_Requirements_:
Rewrite the data below, changing "scientific name" to "binomial name" everywhere it appears and leaving everything else the same.
──────────
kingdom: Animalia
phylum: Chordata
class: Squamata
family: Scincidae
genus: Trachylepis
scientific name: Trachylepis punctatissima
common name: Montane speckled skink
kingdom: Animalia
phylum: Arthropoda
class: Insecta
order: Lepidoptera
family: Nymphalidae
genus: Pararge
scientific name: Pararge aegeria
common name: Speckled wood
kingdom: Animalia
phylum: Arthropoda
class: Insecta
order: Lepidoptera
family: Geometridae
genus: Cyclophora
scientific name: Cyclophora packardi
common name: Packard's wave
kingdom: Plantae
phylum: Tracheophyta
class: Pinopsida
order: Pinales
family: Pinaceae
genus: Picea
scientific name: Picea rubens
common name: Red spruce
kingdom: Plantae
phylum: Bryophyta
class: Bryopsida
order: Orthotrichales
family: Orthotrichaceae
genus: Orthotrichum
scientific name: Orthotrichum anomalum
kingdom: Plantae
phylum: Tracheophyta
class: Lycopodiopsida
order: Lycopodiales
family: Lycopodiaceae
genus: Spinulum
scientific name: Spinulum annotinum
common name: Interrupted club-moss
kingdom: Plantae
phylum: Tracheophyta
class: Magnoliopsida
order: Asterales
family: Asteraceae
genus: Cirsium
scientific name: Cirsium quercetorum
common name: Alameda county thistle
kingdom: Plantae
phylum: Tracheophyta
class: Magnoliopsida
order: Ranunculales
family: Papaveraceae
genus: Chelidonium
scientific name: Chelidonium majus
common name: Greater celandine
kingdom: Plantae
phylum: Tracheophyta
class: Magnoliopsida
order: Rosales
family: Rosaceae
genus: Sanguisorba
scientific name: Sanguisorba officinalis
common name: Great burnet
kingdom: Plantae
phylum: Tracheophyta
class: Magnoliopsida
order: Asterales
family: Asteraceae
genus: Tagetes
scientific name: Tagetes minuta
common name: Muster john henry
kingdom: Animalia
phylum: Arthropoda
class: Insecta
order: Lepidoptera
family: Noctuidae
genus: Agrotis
──────────
_Output of the exercise_:
kingdom: Animalia
phylum: Chordata
class: Squamata
family: Scincidae
genus: Trachylepis
binomial name: Trachylepis punctatissima
common name: Montane speckled skink
kingdom: Animalia
phylum: Arthropoda
class: Insecta
order: Lepidoptera
family: Nymphalidae
genus: Pararge
binomial name: Pararge aegeria
common name: Speckled wood
kingdom: Animalia
phylum: Arthropoda
class: Insecta
order: Lepidoptera
family: Geometridae
genus: Cyclophora
binomial name: Cyclophora packardi
common name: Packard's wave
kingdom: Plantae
phylum: Tracheophyta
class: Pinopsida
order: Pinales
family: Pinaceae
genus: Picea
binomial name: Picea rubens
common name: Red spruce
kingdom: Plantae
phylum: Bryophyta
class: Bryopsida
order: Orthotrichales
family: Orthotrichaceae
genus: Orthotrichum
binomial name: Orthotrichum anomalum
kingdom: Plantae
phylum: Tracheophyta
class: Lycopodiopsida
order: Lycopodiales
family: Lycopodiaceae
genus: Spinulum
binomial name: Spinulum annotinum
common name: Interrupted club-moss
kingdom: Plantae
phylum: Tracheophyta
class: Magnoliopsida
order: Asterales
family: Asteraceae
genus: Cirsium
binomial name: Cirsium quercetorum
common name: Alameda county thistle
kingdom: Plantae
phylum: Tracheophyta
class: Magnoliopsida
order: Ranunculales
family: Papaveraceae
genus: Chelidonium
binomial name: Chelidonium majus
common name: Greater celandine
kingdom: Plantae
phylum: Tracheophyta
class: Magnoliopsida
order: Rosales
family: Rosaceae
genus: Sanguisorba
binomial name: Sanguisorba officinalis
common name: Great burnet
kingdom: Plantae
phylum: Tracheophyta
class: Magnoliopsida
order: Asterales
family: Asteraceae
genus: Tagetes
binomial name: Tagetes minuta
common name: Muster john henry
kingdom: Animalia
phylum: Arthropoda
class: Insecta
order: Lepidoptera
family: Noctuidae
genus: Agrotis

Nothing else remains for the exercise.